From the entries below, copy out all lines holding "assign".

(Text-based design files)
○ ○ ○ ○ ○

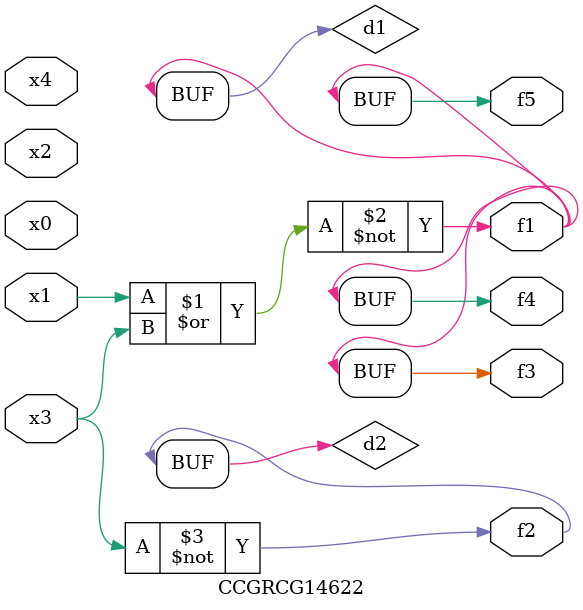
<source format=v>
module CCGRCG14622(
	input x0, x1, x2, x3, x4,
	output f1, f2, f3, f4, f5
);

	wire d1, d2;

	nor (d1, x1, x3);
	not (d2, x3);
	assign f1 = d1;
	assign f2 = d2;
	assign f3 = d1;
	assign f4 = d1;
	assign f5 = d1;
endmodule

</source>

○ ○ ○ ○ ○

▶ [Written reply]
	assign f1 = d1;
	assign f2 = d2;
	assign f3 = d1;
	assign f4 = d1;
	assign f5 = d1;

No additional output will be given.